A Picture of Civic Beauty: Be Kind to One Another

A Picture of Civic Beauty: Be Kind to One Another March 30, 2017

by Wendy Murray

(Creative Commons)
(Creative Commons)

A man keeled over and hit the floor hard one morning when I sat in my town’s public library. I wear earplugs when I work there, but even with those, the muffled THUD that I heard somewhere about me caused me to lift my head. There he was, lying in a heap on the floor under the desk at the computer station, his gray hair falling wildly about him.

Those of us who saw this from afar turned our heads or took steps in that direction, while those in proximity to him, who also were working at the computer station, went promptly to his aid, as did the reference librarian sitting nearby behind the information desk.

Many individuals who spend hours at the computer station at my town’s public library are numbered among those who might likewise show up at Saturday evening soup kitchens and AA meetings at the White Whale on Sunday afternoons. Some of those who attended to this person — who still lay heaped and unmoving on the floor — were likewise numbered among that contingent.

I wondered what I should do, as a citizen, now unexpectedly witnessing a fellow citizen in crisis. I concluded that if I were to approach him I would only get in the way of the others who were already in attendance and who seemed much more knowledgeable than I about what to do. So I stayed back. I saw one person feel for a pulse and thought, Of course he had to feel for a pulse! We need to ascertain whether this person has just dropped dead.

“There’s a slight one,” one of those in attendance said to the reference librarian who, by this point, was on the phone to emergency responders. I heard someone say to the man, “Can you hear me?” There was a little movement. “Can you tell me your name?” Evidently, no. “Do you know where you are?” No answer. “Help is coming,” he said, referring to the EMT services, which arrived in mere minutes.

The EMTs came in and, in that strapping yet compassionate way, took charge. The picture quickly became clear. “Have you had anything to drink today?” Uh-huh. “How much?” No answer. “A lot or a little?” A lot.

The fallen man was stone drunk. He passed out while sitting at the computer station. Yet, despite his condition and the growing suspicion of it, dutiful citizens stepped up and tended to him gently and compassionately. The impulse to help overruled moral judgment. Apart from the shock of so unseemly a sight in a public library, the situation was handled deftly with composure and dignity, with little alarm and no drama.
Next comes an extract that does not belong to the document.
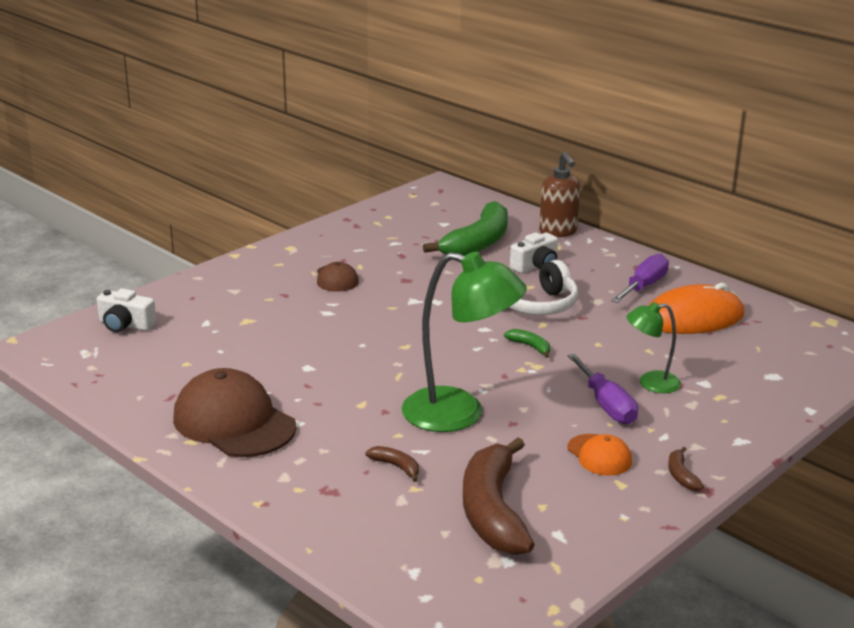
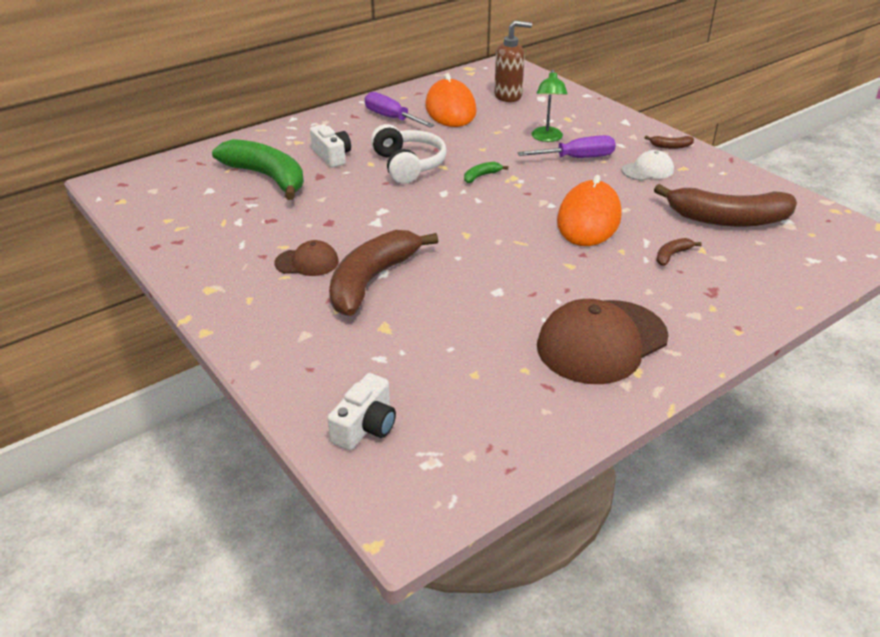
camera: 80 degrees left, 10 degrees up
(314, 308) = (372, 281): none -> brown banana
(459, 414) = (589, 219): green lamp -> orange mouse
(558, 232) = (267, 138): brown soap dispenser -> brown soap dispenser (508, 96)
(599, 455) = (647, 170): orange cap -> white cap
The medical team helped him onto the gurney wrapped in white linen in a way that could be likened to swaddling clothes and then wheeled him out. I assumed he was bound for the E. R. since that is where ambulances take people. I wondered what this brief episode would cost and what additional costs would likewise be incurred at the hospital.

What stood out to me in that moment was the picture of a community rallying around a fallen man and, drunk though he was, a helpless man. The librarian and others who were sitting nearby at the computer station desks, the people otherwise standing around in willing attendance (as I was), was the picture of a community being a community. I knew in that moment that if I too, by some unforeseen calamity, were to collapse and prove helpless, I would not be left to suffer alone. There was good will there, even if (some might argue) it was undeserved, since the man should not have come to a public place in such a state. One could reliably assume as well that his medical care too will some how in the end be covered by the community.
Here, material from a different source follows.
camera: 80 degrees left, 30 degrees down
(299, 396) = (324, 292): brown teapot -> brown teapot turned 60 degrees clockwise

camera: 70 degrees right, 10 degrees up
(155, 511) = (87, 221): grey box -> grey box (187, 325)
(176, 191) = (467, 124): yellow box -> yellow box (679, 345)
After so many disheartening and disturbing pictures lately showing anarchists infiltrating communities, inciting war, tearing city streets apart, bludgeoning citizens with poles, spraying people with mace, knocking people out who then end up fallen and helpless, the picture of what I saw play out in my library reminded me of what belonging to a community is supposed to look like and what it does look like when everyday citizens rally themselves to help. Civic beauty is everywhere, in every town across this beautiful land we call America.

I am reminded of a poem written by Philip Larkin about a man and his lawnmower. He discovered, when the lawn mower repeatedly stalled, that he had overrun a hedgehog and had mutilated it. On other occasions he had passed the varmint casually in his yard and had even fed it. He concluded the poem with a few lines:

Next morning I got up and it did not.

The first day after a death, the new absence

Is always the same; we should be careful

Of each other, we should be kind

While there is still time.

(From: “The Mower” by Philip Larkin, from Collected Poems. © Farrar, Straus, Giroux.)